L’administration Trump a ordonné la semaine dernière à la start-up américaine d’intelligence artificielle Anthropic de suspendre à « tout ressortissant étranger » l’accès à ses deux modèles les plus puissants, Claude Fable 5 et Mythos 5, invoquant la « sécurité nationale ».
Cette injonction de Washington a fait réagir plusieurs candidats déclarés ou potentiels à la présidentielle, de Jordan Bardella à Jean-Luc Mélenchon en passant par Gabriel Attal, Édouard Philippe et Bruno Retailleau.
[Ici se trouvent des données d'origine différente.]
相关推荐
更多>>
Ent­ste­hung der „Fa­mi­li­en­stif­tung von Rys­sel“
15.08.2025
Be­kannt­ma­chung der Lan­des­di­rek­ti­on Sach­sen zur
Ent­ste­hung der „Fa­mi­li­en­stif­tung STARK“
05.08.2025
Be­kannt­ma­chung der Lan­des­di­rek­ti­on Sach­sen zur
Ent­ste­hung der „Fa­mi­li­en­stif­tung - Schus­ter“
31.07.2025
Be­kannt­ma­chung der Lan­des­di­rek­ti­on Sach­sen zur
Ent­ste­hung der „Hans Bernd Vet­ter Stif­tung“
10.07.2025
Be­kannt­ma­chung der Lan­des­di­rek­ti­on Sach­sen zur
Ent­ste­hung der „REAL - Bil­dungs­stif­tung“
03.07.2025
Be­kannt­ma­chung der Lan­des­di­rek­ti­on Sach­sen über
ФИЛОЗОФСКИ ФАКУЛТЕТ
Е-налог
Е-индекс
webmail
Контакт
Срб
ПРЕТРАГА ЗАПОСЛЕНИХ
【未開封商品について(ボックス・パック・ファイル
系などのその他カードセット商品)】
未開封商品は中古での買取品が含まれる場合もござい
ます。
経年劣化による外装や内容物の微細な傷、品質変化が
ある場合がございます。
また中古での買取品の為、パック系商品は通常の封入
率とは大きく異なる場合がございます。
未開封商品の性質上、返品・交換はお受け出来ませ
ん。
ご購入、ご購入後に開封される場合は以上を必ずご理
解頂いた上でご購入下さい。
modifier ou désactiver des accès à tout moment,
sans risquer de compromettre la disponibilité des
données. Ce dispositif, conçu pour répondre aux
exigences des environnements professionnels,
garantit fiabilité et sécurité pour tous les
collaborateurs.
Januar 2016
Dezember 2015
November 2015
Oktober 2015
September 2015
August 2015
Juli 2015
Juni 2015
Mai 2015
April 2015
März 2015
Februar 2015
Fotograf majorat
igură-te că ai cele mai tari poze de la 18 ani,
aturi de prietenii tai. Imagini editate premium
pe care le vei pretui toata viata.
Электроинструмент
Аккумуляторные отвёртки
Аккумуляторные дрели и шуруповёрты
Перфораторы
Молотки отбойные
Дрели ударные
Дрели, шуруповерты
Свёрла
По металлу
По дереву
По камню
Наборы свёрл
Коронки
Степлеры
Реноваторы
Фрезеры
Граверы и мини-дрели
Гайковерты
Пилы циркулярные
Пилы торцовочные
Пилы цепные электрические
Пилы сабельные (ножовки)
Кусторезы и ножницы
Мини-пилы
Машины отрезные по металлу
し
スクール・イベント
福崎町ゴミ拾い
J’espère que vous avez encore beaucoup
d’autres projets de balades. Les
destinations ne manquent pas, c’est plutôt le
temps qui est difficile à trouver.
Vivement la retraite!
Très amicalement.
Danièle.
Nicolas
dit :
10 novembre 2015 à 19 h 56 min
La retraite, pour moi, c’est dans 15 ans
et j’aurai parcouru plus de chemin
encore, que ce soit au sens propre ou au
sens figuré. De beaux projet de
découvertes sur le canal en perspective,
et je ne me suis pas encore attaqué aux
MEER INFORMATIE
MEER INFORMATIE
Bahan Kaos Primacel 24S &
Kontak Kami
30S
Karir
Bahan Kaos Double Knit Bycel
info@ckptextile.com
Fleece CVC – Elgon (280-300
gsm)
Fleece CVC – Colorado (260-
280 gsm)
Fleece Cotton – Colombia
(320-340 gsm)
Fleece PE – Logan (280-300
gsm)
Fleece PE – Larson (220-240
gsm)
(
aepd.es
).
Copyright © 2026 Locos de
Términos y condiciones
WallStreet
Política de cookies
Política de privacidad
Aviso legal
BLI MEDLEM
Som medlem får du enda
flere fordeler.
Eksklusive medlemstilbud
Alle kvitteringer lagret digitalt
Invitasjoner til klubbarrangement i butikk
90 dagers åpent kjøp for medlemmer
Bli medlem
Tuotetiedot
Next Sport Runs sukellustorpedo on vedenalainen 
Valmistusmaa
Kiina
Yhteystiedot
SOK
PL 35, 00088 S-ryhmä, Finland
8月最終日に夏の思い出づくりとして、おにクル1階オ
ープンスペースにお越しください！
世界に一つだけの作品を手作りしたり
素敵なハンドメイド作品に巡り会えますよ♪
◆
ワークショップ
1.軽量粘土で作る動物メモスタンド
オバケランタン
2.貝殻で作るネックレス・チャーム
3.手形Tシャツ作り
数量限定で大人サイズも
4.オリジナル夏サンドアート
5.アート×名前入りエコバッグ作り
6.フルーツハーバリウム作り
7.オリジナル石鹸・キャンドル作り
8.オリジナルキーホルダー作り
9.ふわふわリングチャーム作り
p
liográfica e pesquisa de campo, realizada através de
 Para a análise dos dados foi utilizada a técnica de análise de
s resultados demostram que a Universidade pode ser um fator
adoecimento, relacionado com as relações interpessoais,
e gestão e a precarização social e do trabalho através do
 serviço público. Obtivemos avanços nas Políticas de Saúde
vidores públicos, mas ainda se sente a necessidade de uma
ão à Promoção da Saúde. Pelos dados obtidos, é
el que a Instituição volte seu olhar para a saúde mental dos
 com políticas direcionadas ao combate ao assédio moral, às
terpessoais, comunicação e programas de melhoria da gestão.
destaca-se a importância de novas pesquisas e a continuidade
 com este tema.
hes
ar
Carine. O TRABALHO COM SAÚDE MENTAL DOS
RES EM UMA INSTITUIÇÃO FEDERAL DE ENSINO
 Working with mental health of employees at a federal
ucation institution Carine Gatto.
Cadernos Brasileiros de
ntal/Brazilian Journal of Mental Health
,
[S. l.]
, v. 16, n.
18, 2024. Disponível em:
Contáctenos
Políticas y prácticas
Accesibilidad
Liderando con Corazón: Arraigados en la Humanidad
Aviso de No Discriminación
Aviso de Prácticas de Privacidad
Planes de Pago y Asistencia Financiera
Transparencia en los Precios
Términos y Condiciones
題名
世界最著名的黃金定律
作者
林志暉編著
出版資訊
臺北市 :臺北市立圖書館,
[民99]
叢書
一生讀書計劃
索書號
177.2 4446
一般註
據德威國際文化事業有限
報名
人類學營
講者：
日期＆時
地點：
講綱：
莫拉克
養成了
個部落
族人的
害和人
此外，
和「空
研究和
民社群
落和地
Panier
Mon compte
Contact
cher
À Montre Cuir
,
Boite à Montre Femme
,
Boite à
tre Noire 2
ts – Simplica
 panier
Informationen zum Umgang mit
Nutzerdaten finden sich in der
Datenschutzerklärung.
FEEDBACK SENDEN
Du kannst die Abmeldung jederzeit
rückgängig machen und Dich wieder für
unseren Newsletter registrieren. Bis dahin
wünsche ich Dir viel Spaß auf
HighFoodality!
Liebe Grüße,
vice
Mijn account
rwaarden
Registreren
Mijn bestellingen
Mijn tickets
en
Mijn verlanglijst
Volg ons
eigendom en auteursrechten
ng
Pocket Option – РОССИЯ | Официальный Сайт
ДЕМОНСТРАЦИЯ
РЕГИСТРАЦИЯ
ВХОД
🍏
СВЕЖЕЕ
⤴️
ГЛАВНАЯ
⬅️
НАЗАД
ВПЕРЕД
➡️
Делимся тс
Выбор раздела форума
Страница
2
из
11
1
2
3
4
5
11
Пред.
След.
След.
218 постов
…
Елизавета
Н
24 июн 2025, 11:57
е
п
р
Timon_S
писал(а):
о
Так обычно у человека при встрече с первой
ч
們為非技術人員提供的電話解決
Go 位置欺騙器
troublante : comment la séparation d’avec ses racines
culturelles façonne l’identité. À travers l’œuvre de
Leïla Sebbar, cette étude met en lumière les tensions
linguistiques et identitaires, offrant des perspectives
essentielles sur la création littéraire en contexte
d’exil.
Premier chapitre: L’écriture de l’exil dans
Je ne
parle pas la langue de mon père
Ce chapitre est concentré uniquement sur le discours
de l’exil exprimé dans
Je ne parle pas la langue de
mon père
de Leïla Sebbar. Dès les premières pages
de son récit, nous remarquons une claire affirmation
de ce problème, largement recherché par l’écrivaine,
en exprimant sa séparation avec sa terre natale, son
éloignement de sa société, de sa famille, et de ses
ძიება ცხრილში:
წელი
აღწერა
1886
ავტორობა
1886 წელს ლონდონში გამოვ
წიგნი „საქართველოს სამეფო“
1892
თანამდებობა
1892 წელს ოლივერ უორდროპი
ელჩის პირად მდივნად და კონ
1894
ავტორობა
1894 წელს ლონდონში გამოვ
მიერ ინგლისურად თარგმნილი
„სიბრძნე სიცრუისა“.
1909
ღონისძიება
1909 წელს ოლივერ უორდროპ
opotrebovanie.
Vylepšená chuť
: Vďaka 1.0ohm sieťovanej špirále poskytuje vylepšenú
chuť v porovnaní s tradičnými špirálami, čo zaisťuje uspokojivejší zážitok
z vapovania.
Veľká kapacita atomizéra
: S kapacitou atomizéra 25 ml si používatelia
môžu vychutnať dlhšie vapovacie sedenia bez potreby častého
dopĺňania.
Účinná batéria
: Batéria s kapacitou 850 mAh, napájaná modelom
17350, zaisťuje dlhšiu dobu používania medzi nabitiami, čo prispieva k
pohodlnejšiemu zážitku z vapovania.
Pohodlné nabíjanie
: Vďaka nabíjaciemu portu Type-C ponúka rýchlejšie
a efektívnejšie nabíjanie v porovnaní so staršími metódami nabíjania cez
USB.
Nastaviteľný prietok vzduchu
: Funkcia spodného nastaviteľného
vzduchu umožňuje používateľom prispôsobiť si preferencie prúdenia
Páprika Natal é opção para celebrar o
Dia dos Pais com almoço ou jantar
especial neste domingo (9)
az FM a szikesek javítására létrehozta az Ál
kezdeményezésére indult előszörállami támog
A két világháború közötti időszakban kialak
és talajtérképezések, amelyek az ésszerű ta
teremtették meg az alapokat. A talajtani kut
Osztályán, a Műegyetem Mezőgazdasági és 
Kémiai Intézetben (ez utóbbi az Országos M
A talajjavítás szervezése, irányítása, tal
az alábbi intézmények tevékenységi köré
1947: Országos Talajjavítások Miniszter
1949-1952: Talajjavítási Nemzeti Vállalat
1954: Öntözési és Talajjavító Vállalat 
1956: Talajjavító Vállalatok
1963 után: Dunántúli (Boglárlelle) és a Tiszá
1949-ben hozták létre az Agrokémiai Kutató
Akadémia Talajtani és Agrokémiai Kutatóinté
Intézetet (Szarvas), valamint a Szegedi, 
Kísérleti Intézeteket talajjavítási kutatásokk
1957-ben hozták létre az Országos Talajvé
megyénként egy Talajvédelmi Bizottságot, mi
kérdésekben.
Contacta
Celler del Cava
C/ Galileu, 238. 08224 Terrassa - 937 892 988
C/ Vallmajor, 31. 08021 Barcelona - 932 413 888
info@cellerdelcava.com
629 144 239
Ils ont alerté contre une « guerre de l’IA », et le besoin d’indépendance face aux États-Unis.
Pour inciter l’État français à recourir à l’intelligence artificielle, en espérant faire en même temps des économies, Sébastien Lecornu prévient que la « capacité » des ministères à utiliser l’IA « sera désormais prise en compte dans les arbitrages budgétaires ».
Fonction publique : un outil conversationnel d'IA généralisé pour 1 million d'agents
Le gouvernement va généraliser un agent conversationnel utilisant l'intelligence artificielle pour environ un million d'agents de la fonction publique de l'État, a annoncé mardi le ministère de l'Action et des Comptes publics.
Cet agent conversationnel alimenté par les modèles de la start-up d'intelligence artificielle Mistral va être rendu accessible aux agents après une expérimentation de plusieurs mois pour 10 000 d'entre eux, a détaillé le cabinet du ministre de l'Action et des Comptes publics David Amiel, lors d'un briefing avec la presse.
Le coût de cette généralisation est estimé à 700 000 euros environ, incluant l'accès aux modèles de Mistral, a précisé le cabinet.
« Faire des économies »
« Chaque ministère devra démontrer comment il utilise l’intelligence artificielle pour simplifier les démarches, améliorer le service rendu aux Français et réduire les tâches inutiles », explique-t-il. « Et donc, faire des économies sans diminuer la qualité du service public ».
Les ministères de la Justice et de l’Intérieur disposeront « dès cette année » des technologies « les plus avancées » dans l’IA, par le portail GenIAl, déjà utilisé par celui des Armées, afin de « traiter des données sensibles » ou par exemple « accélérer le traitement des visas ».
Un « assistant santé public » pour l'Assurance maladie
En matière de santé, le site Ameli de l’Assurance maladie disposera d’un « assistant santé public » à base d’intelligence artificielle pour mieux guider les patients qui pourront ainsi « confier leurs données de santé à une IA gérée par l’Assurance maladie et non à une entreprise étrangère ».
Sébastien Lecornu promet également un meilleur accès aux données publiques, par exemple démographiques, économiques, géographiques et administratives, sur une « nouvelle plateforme publique dédiée à l’IA ».